━━━ SOURCE RECORDS
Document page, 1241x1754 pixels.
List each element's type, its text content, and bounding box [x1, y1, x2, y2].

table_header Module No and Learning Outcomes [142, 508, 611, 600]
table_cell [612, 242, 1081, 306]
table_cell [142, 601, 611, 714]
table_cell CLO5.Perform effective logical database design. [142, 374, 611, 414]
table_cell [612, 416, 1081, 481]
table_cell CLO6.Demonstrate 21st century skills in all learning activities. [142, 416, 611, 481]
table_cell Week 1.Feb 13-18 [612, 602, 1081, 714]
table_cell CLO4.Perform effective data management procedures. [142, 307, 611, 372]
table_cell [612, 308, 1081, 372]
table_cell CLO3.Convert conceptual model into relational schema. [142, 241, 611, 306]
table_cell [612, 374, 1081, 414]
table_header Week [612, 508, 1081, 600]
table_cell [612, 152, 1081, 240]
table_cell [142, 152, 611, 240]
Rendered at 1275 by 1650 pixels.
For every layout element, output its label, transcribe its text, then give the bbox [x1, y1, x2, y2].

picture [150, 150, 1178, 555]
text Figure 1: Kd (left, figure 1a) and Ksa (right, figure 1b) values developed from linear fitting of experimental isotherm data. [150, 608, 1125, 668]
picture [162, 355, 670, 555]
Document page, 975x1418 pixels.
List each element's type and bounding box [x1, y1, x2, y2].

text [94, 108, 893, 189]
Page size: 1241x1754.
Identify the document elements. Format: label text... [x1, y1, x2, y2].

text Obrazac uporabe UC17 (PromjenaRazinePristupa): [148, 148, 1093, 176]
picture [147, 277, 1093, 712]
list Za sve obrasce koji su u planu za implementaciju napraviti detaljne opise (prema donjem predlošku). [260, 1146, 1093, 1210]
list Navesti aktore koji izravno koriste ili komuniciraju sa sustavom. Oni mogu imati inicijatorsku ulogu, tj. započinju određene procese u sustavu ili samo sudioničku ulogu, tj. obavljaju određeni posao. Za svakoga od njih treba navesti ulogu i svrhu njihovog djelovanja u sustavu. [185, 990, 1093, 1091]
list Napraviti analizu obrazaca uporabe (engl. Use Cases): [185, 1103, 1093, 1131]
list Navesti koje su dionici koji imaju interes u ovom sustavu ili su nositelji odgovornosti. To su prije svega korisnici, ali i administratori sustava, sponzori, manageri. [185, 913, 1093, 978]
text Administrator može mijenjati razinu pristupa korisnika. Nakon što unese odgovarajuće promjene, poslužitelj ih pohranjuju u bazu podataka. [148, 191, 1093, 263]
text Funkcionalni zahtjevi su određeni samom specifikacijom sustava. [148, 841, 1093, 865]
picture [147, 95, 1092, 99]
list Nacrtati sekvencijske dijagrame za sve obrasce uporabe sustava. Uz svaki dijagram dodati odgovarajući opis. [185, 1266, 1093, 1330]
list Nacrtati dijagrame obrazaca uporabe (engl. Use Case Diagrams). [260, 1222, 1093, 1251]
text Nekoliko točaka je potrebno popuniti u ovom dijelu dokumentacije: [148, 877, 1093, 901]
━━━━━━
== REQUIREMENT ==
Write every record out again exactly.

== ANSWER TO THE PROBLEM ==
Document page, 1241x1754 pixels.
List each element's type, its text content, and bounding box [x1, y1, x2, y2].

table_header Module No and Learning Outcomes [142, 508, 611, 600]
table_cell [612, 242, 1081, 306]
table_cell [142, 601, 611, 714]
table_cell CLO5.Perform effective logical database design. [142, 374, 611, 414]
table_cell [612, 416, 1081, 481]
table_cell CLO6.Demonstrate 21st century skills in all learning activities. [142, 416, 611, 481]
table_cell Week 1.Feb 13-18 [612, 602, 1081, 714]
table_cell CLO4.Perform effective data management procedures. [142, 307, 611, 372]
table_cell [612, 308, 1081, 372]
table_cell CLO3.Convert conceptual model into relational schema. [142, 241, 611, 306]
table_cell [612, 374, 1081, 414]
table_header Week [612, 508, 1081, 600]
table_cell [612, 152, 1081, 240]
table_cell [142, 152, 611, 240]
Rendered at 1275 by 1650 pixels.
For every layout element, output its label, transcribe its text, then give the bbox [x1, y1, x2, y2].

picture [150, 150, 1178, 555]
text Figure 1: Kd (left, figure 1a) and Ksa (right, figure 1b) values developed from linear fitting of experimental isotherm data. [150, 608, 1125, 668]
picture [162, 355, 670, 555]
Document page, 975x1418 pixels.
List each element's type and bounding box [x1, y1, x2, y2].

text [94, 108, 893, 189]
Page size: 1241x1754.
Identify the document elements. Format: label text... [x1, y1, x2, y2].

text Obrazac uporabe UC17 (PromjenaRazinePristupa): [148, 148, 1093, 176]
picture [147, 277, 1093, 712]
list Za sve obrasce koji su u planu za implementaciju napraviti detaljne opise (prema donjem predlošku). [260, 1146, 1093, 1210]
list Navesti aktore koji izravno koriste ili komuniciraju sa sustavom. Oni mogu imati inicijatorsku ulogu, tj. započinju određene procese u sustavu ili samo sudioničku ulogu, tj. obavljaju određeni posao. Za svakoga od njih treba navesti ulogu i svrhu njihovog djelovanja u sustavu. [185, 990, 1093, 1091]
list Napraviti analizu obrazaca uporabe (engl. Use Cases): [185, 1103, 1093, 1131]
list Navesti koje su dionici koji imaju interes u ovom sustavu ili su nositelji odgovornosti. To su prije svega korisnici, ali i administratori sustava, sponzori, manageri. [185, 913, 1093, 978]
text Administrator može mijenjati razinu pristupa korisnika. Nakon što unese odgovarajuće promjene, poslužitelj ih pohranjuju u bazu podataka. [148, 191, 1093, 263]
text Funkcionalni zahtjevi su određeni samom specifikacijom sustava. [148, 841, 1093, 865]
picture [147, 95, 1092, 99]
list Nacrtati sekvencijske dijagrame za sve obrasce uporabe sustava. Uz svaki dijagram dodati odgovarajući opis. [185, 1266, 1093, 1330]
list Nacrtati dijagrame obrazaca uporabe (engl. Use Case Diagrams). [260, 1222, 1093, 1251]
text Nekoliko točaka je potrebno popuniti u ovom dijelu dokumentacije: [148, 877, 1093, 901]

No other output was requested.